[TASK OBJECTIVE] Output the line containing "письмо) цена от 40€. Цена", then every remaining line of the entries below, exactly as written and with no other text.
----- STUDY MATERIAL -----
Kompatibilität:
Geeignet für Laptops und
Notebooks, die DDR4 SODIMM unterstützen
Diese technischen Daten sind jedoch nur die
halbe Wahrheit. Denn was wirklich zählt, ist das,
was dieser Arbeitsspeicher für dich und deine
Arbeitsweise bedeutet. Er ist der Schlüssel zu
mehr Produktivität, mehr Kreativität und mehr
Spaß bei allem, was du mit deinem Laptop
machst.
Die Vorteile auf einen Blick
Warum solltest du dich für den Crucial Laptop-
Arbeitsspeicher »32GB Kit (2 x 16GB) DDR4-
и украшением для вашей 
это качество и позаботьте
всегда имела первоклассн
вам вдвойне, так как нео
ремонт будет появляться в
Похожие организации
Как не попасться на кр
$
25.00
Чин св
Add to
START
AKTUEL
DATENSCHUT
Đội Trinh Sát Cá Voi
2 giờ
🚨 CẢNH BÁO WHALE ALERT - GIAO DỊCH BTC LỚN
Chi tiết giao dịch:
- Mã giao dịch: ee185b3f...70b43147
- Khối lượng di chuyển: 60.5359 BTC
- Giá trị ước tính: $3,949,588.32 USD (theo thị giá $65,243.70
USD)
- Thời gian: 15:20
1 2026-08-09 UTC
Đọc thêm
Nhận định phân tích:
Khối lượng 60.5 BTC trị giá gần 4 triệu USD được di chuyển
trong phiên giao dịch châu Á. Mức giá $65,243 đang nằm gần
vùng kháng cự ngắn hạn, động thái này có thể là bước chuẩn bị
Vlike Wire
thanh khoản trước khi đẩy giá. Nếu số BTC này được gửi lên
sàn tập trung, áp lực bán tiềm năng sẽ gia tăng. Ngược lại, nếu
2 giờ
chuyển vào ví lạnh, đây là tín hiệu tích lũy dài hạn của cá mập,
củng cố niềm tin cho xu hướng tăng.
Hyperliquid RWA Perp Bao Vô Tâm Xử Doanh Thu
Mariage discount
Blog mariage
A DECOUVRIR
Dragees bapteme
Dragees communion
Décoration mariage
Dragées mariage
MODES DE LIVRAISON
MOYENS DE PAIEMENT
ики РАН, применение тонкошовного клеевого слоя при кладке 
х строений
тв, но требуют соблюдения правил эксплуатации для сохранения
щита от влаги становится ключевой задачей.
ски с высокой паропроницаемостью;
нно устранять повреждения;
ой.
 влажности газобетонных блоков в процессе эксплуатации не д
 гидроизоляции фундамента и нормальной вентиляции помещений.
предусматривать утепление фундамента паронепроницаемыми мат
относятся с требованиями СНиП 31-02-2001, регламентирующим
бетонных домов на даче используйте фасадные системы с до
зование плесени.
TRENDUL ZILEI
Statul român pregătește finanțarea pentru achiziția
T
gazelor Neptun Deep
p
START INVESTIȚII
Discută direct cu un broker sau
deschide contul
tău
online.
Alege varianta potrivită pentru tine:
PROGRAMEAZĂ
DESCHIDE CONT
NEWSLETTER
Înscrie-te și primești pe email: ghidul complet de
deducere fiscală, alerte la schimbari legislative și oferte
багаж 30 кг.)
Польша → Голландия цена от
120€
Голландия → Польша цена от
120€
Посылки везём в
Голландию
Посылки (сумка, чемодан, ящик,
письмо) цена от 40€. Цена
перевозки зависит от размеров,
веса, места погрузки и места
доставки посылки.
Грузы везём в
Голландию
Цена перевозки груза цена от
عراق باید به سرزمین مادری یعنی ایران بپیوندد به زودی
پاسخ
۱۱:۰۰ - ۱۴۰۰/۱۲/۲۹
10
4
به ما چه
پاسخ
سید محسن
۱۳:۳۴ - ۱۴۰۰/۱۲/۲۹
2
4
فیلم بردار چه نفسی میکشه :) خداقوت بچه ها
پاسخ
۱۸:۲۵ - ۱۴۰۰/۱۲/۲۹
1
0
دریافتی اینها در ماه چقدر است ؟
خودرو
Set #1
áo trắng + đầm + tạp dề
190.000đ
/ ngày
-----
[RESULT OF THIS TASK]
письмо) цена от 40€. Цена
перевозки зависит от размеров,
веса, места погрузки и места
доставки посылки.
Грузы везём в
Голландию
Цена перевозки груза цена от
عراق باید به سرزمین مادری یعنی ایران بپیوندد به زودی
پاسخ
۱۱:۰۰ - ۱۴۰۰/۱۲/۲۹
10
4
به ما چه
پاسخ
سید محسن
۱۳:۳۴ - ۱۴۰۰/۱۲/۲۹
2
4
فیلم بردار چه نفسی میکشه :) خداقوت بچه ها
پاسخ
۱۸:۲۵ - ۱۴۰۰/۱۲/۲۹
1
0
دریافتی اینها در ماه چقدر است ؟
خودرو
Set #1
áo trắng + đầm + tạp dề
190.000đ
/ ngày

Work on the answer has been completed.